Option "unweighted" provides unweighted reconstruction; Option "transmission" is the correct weighting for transmission CT with constant dosage; Option "transmission_root" is commonly used with transmission CT data to improve image homogeneity; Option "emission" is appropriate for emission CT data.

**Prior Model:**
MBIRJAX allows the prior model to be set either as a qGGMRF or a proximal map prior.
The qGGRMF prior is the default method recommended for new users.
Alternatively, the proximal map prior is an advanced feature required for the implementation of the Plug-and-Play algorithm. The Plug-and-Play algorithm allows the modular use of a wide variety of advanced prior models including priors implemented with machine learning methods such as deep neural networks.

The qGGMRF prior model has the form

.. math::

    h(x) = \sum_{ \{s,r\} \in {\cal P}} b_{s,r} \rho ( x_s - x_r) \ ,

where

.. math::

    \rho ( \Delta ) = \frac{|\Delta |^p }{ p \sigma_x^p } \left( \frac{\left| \frac{\Delta }{ T \sigma_x } \right|^{q-p}}{1 + \left| \frac{\Delta }{ T \sigma_x } \right|^{q-p}} \right)
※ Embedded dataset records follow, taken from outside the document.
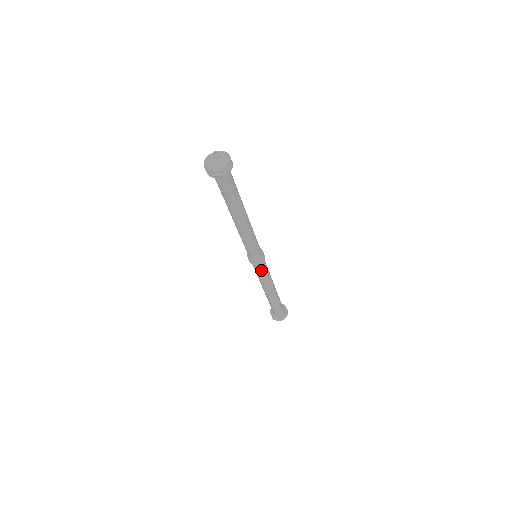
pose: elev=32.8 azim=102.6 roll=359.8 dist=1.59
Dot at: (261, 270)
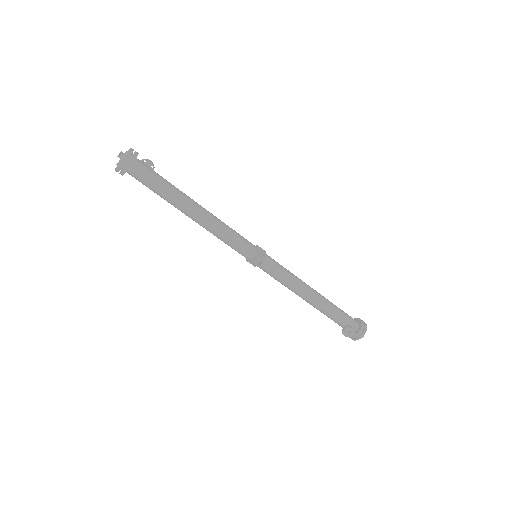
Dot at: (273, 270)
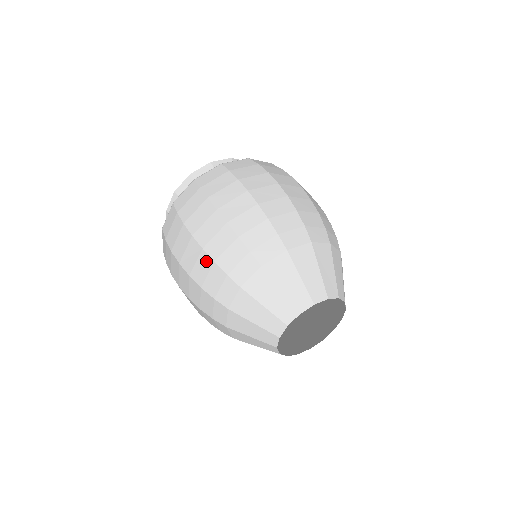
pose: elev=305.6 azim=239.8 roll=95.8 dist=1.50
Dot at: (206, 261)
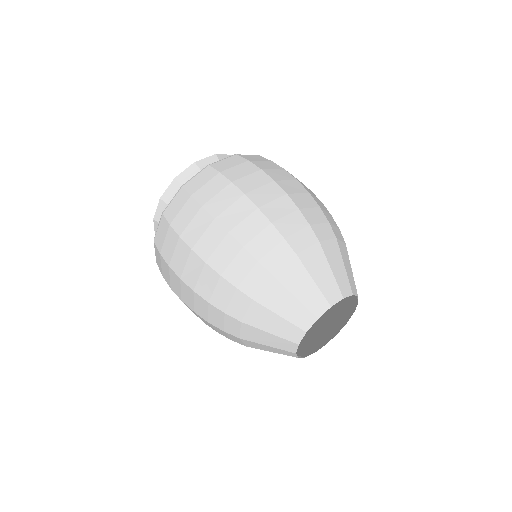
Dot at: (260, 220)
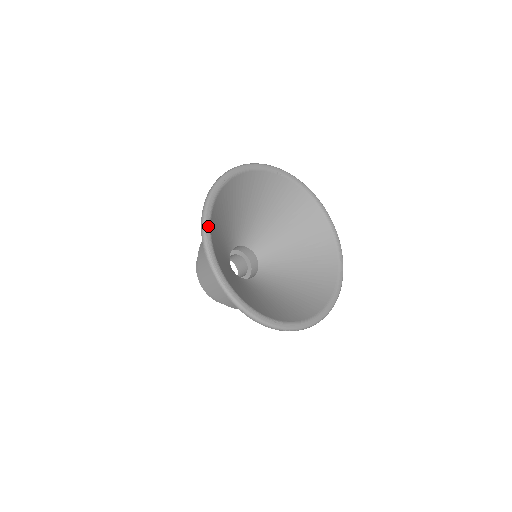
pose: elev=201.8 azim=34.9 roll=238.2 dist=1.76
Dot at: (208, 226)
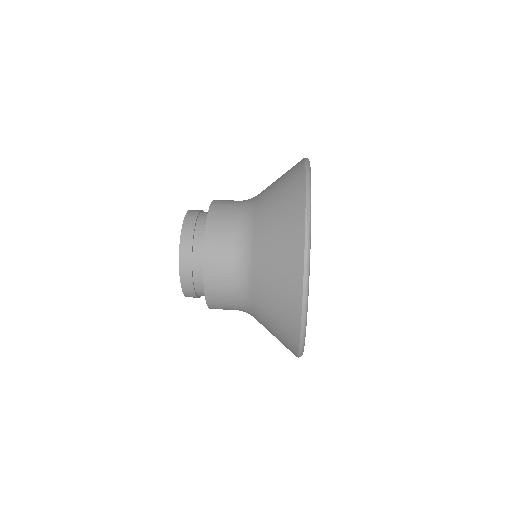
Dot at: occluded
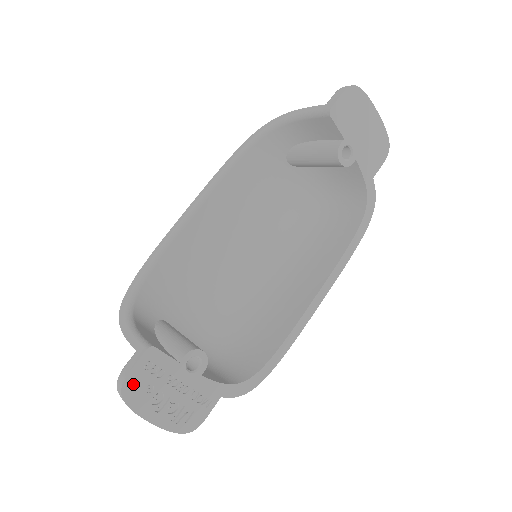
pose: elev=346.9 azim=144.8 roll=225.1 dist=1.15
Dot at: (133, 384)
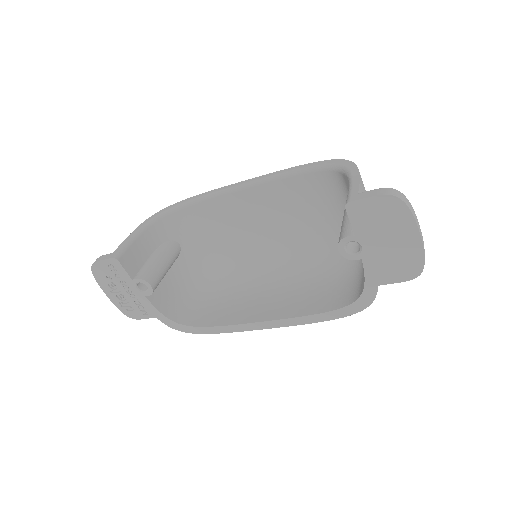
Dot at: (99, 268)
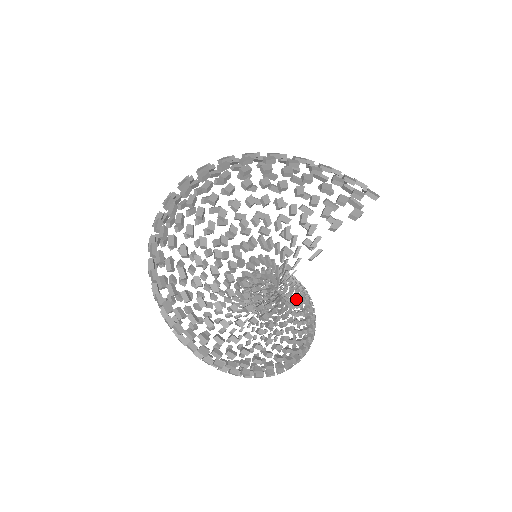
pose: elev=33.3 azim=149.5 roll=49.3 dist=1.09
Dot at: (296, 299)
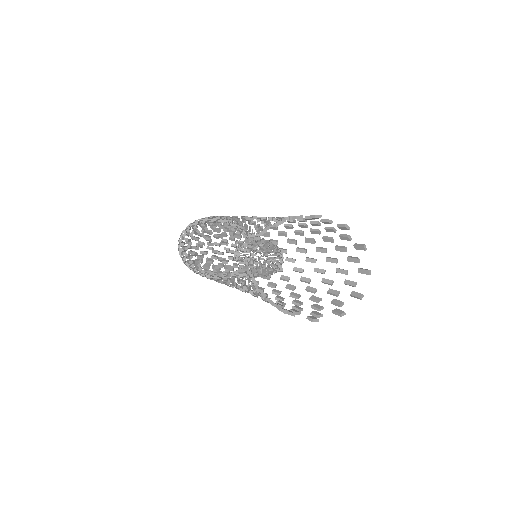
Dot at: occluded
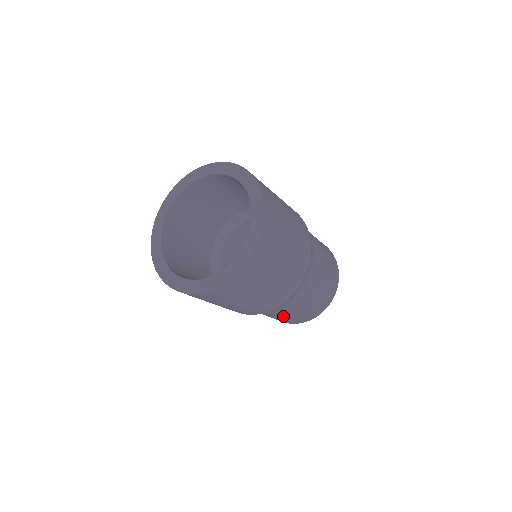
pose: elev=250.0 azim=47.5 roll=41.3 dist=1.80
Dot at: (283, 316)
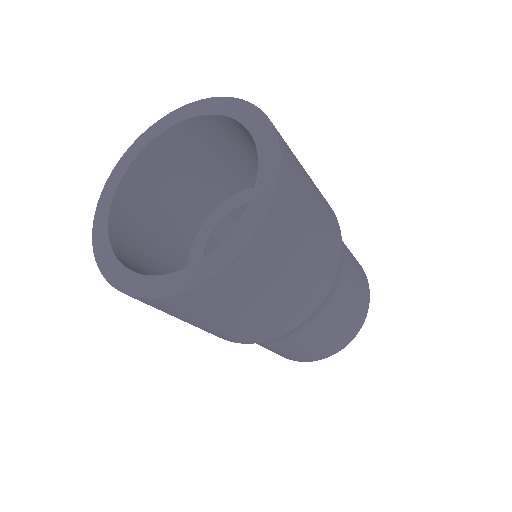
Dot at: (340, 317)
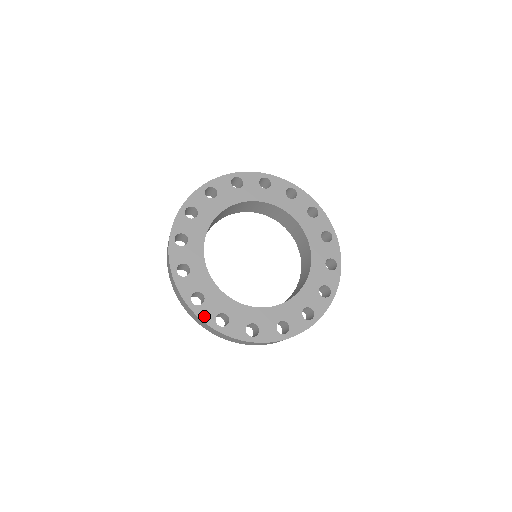
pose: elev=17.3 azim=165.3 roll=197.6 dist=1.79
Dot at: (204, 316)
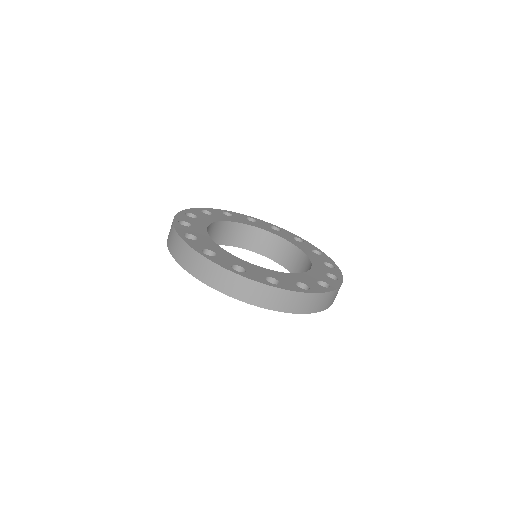
Dot at: (192, 244)
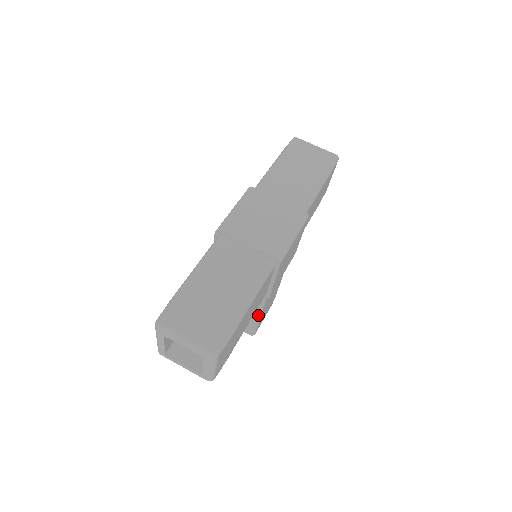
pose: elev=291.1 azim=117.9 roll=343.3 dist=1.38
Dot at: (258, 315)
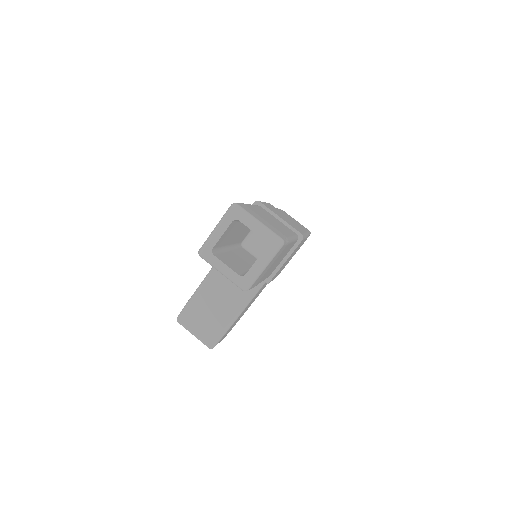
Dot at: (238, 312)
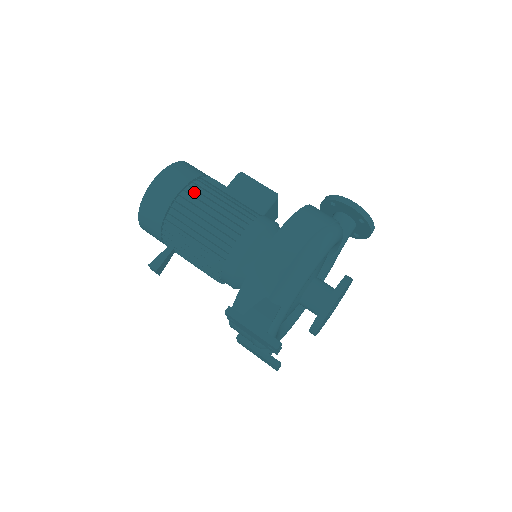
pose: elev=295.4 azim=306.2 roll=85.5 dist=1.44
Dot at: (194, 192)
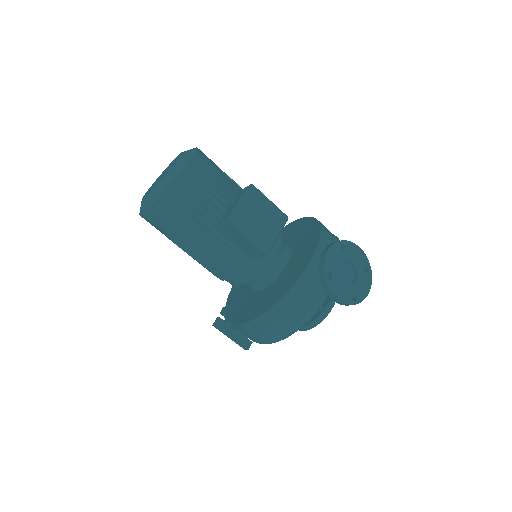
Dot at: (182, 235)
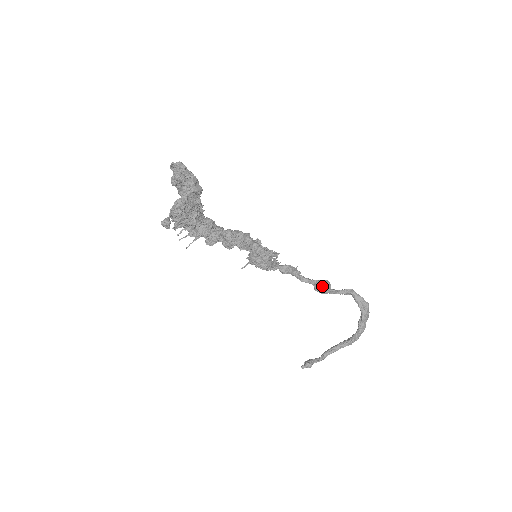
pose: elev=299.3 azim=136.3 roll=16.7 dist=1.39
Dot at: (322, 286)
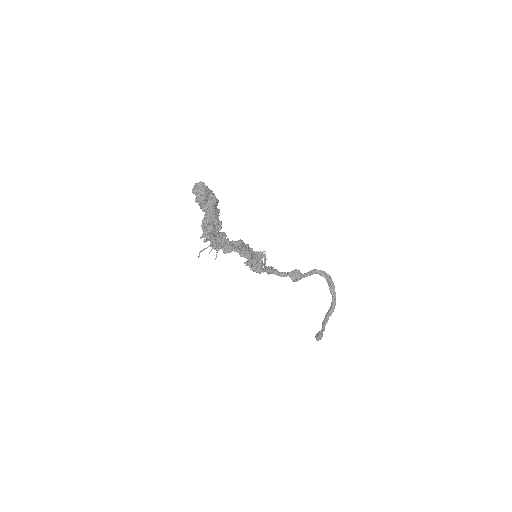
Dot at: (297, 273)
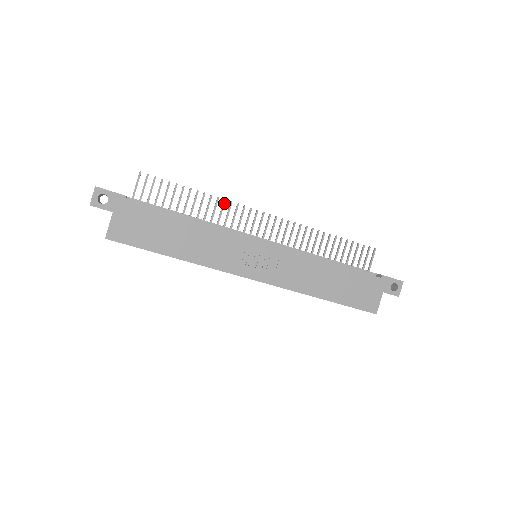
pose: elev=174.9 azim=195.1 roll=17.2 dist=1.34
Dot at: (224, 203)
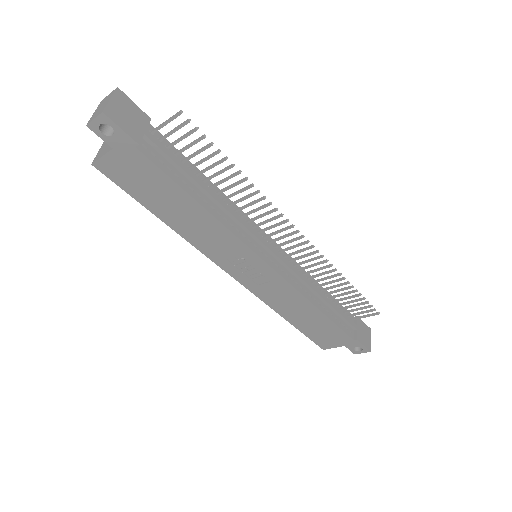
Dot at: occluded
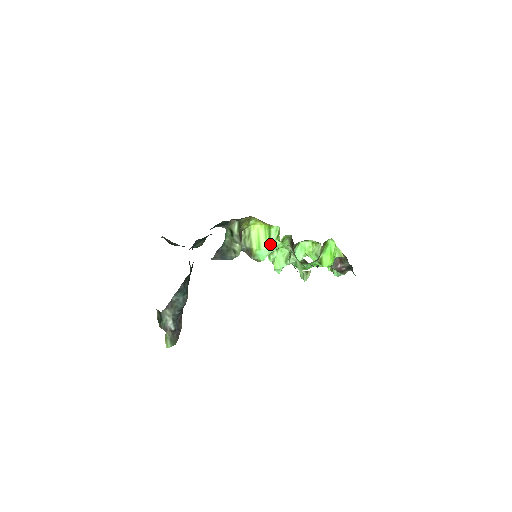
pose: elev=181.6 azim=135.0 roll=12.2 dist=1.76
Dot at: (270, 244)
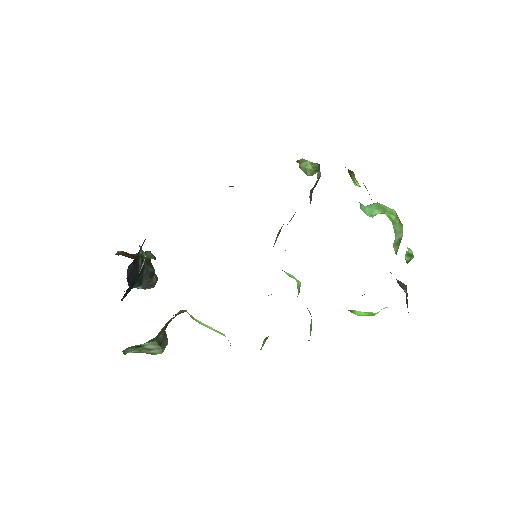
Dot at: (225, 336)
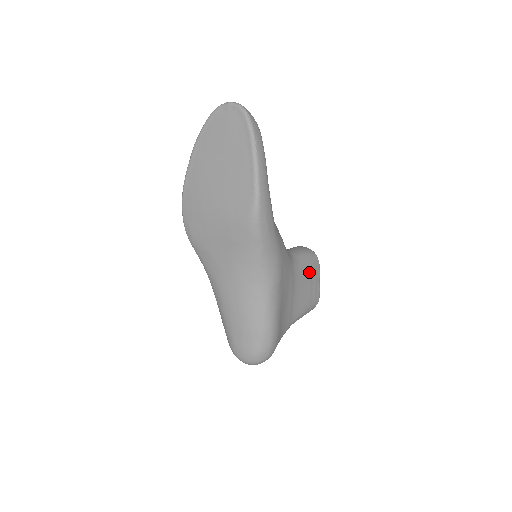
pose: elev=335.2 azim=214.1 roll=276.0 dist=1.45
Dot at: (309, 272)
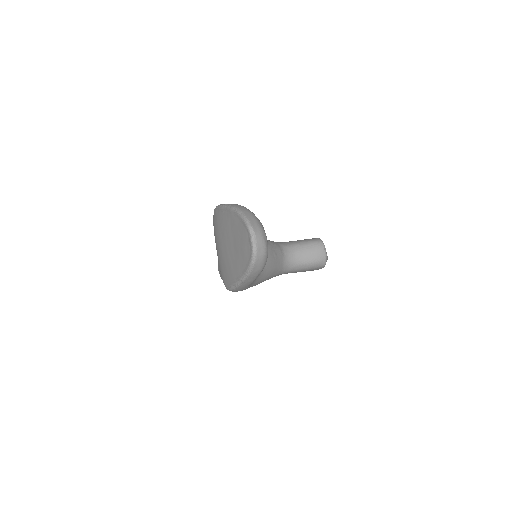
Dot at: (304, 271)
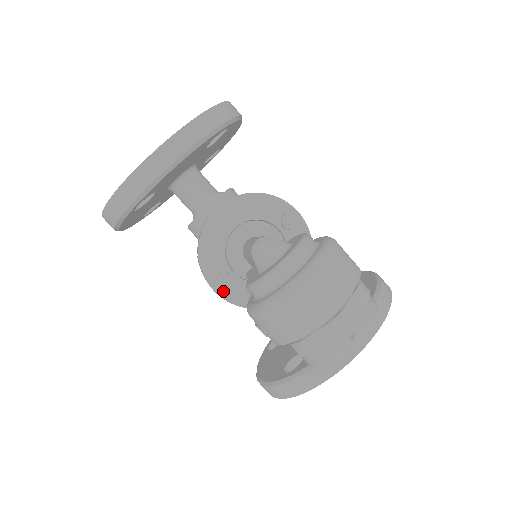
where :math:`{\cal P}` represents a 8-point 2D neighborhood of pixel pairs in the :math:`(x,y)` plane and a 2-point neighborhood along the slice axis;
:math:`\sigma_x` is the primary regularization parameter;
:math:`b_{s,r}` controls the neighborhood weighting;
:math:`p<q=2.0` are shape parameters;
and :math:`T` is a threshold parameter.

These quantities correspond to the following python variables:

* :math:`\sigma_x` corresponds to ``sigma_x``
* :math:`p` corresponds to ``p``
* :math:`q` corresponds to ``q``
* :math:`T` corresponds to ``T``


**Proximal Map Prior:**
The proximal map prior is provided as a option for advanced users who would like to use plug-and-play methods.
If ``prox_image`` is supplied, then the proximal map prior model is used, and the qGGMRF parameters are ignored.
In this case, the reconstruction solves the optimization problem:

.. math::

    {\hat x} = \arg \min_x \left\{ f(x) + \frac{1}{2\sigma_p^2} \Vert x -v \Vert^2 \right\}

where the quantities correspond to the following python variables:

* :math:`v` corresponds to ``prox_image``
* :math:`\sigma_p` corresponds to ``sigma_prox``


Vectorized Coordinate Descent (VCD)
-----------------------------------

At its core, MBIRJAX is based on multi-granular VCD (MG-VCD) optimization as described in :cite:`2024CV4SciencePoster`.
For the user, this is all "under the hood", but it is critically important because it results in fast robust convergence that can be efficiently implemented in JAX and on modern GPU architectures.
Moreover, MG-VCD does not require the selection of a geometry specific pre-conditioner, as would be typically required with gradient-based methods, so it enables MBIRJAX's unique support for multiple geometries.